Please report each line in the data below that contains the word "configuring", copying every such line in full.

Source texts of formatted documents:
● ● ● ● ●
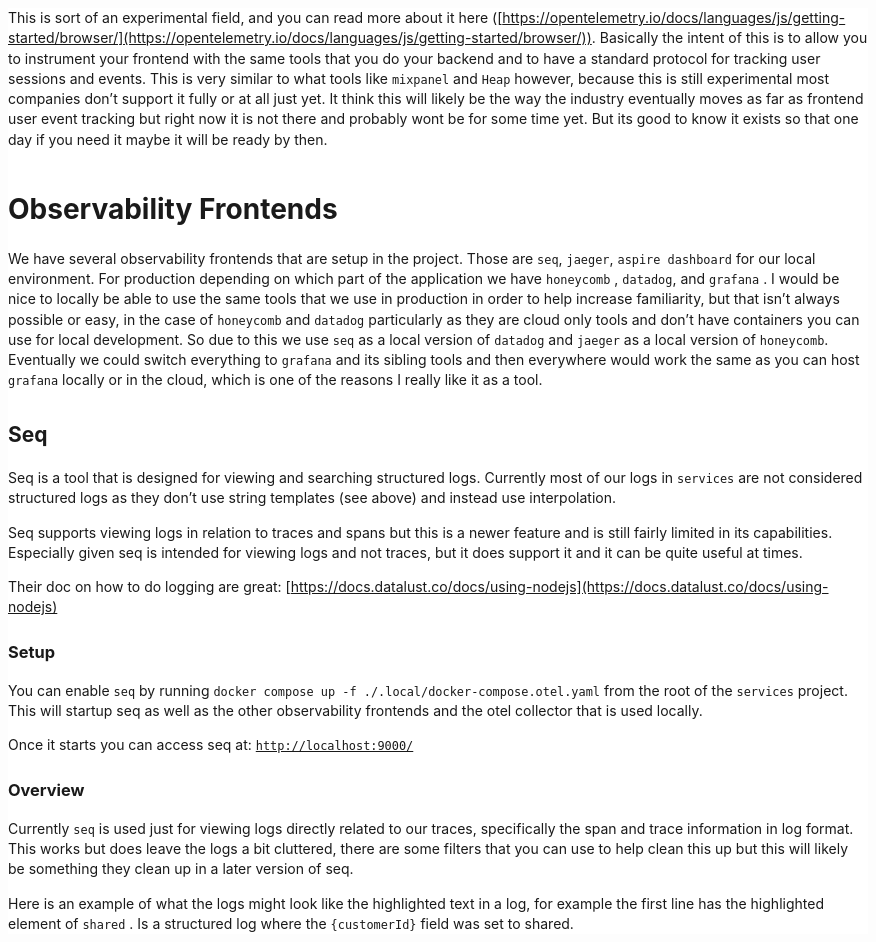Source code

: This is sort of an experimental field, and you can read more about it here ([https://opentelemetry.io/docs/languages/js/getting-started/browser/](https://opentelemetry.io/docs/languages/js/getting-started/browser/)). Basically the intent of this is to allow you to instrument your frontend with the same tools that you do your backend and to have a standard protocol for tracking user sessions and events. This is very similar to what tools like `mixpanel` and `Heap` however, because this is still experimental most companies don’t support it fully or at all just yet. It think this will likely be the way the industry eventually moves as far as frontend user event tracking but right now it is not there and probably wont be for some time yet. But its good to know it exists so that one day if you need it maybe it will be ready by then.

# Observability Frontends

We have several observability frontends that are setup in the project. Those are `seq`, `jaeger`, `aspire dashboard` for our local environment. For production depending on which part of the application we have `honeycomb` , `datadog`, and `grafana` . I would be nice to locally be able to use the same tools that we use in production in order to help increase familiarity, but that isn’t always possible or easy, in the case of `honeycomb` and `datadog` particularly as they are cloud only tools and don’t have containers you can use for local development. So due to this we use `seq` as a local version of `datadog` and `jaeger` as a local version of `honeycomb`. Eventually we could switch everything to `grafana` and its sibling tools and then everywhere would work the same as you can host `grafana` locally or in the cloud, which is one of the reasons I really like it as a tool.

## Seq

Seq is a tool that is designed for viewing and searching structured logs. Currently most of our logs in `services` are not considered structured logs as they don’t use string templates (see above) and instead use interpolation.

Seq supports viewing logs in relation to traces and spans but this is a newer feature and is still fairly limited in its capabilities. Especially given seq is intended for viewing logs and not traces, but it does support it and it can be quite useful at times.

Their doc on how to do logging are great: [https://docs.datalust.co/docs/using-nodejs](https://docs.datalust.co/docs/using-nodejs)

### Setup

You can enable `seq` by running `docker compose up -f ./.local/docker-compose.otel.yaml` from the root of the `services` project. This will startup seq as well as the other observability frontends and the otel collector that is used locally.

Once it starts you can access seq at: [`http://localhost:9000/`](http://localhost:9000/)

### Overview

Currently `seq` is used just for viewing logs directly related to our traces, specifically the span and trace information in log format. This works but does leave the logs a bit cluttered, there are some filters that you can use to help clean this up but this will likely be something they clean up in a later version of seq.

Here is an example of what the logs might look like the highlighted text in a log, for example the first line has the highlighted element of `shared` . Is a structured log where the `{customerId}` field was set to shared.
● ● ● ● ●
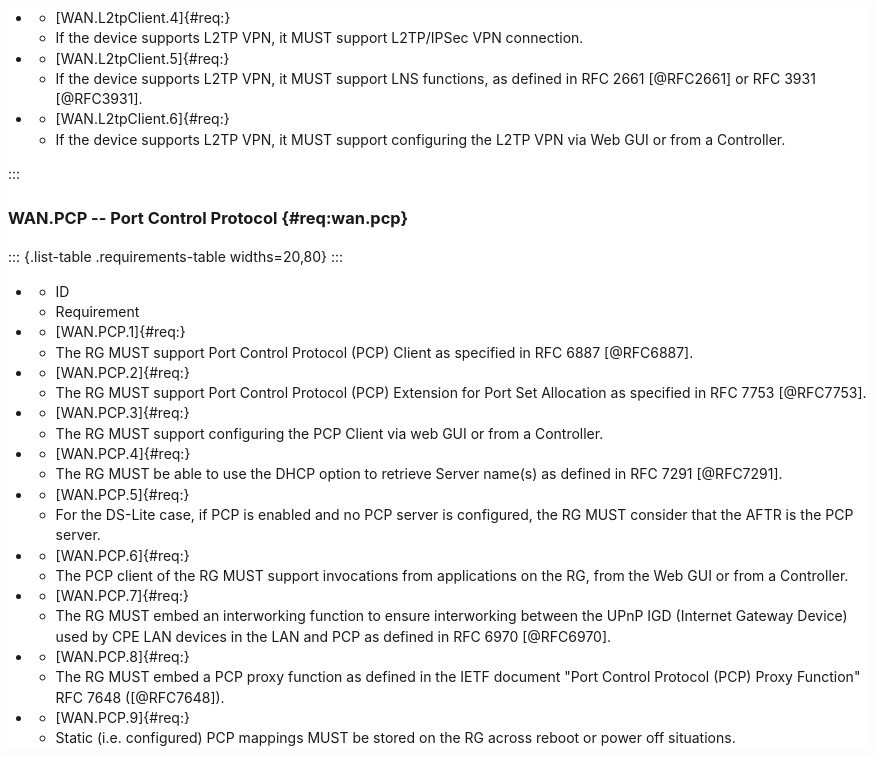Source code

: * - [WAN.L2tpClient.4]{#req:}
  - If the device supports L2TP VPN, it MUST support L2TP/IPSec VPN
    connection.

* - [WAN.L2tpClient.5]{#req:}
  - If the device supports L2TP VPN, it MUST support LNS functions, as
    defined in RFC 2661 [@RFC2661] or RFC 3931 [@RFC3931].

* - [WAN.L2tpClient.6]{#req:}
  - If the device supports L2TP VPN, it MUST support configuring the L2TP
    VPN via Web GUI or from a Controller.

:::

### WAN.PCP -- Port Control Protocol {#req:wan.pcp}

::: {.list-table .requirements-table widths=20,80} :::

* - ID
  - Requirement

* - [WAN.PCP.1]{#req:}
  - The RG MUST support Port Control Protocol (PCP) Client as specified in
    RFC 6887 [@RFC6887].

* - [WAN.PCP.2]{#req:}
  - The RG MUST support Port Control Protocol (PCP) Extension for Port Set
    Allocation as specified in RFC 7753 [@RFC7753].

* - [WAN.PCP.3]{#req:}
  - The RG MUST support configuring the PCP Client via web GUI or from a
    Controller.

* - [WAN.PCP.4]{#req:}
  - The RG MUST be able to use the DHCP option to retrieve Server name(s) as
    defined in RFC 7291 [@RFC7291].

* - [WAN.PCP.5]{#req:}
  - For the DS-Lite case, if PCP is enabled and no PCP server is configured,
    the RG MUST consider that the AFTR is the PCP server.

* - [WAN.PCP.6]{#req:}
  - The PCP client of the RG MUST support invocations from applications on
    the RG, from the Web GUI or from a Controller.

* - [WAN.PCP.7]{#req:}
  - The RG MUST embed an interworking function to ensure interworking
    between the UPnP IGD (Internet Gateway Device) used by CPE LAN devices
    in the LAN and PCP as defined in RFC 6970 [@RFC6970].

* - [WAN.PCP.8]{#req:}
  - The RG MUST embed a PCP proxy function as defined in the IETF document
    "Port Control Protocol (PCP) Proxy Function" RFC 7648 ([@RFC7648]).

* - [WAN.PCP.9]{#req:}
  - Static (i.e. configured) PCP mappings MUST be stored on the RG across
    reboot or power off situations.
● ● ● ● ●
EXERCISE RESULT -
  - If the device supports L2TP VPN, it MUST support configuring the L2TP
  - The RG MUST support configuring the PCP Client via web GUI or from a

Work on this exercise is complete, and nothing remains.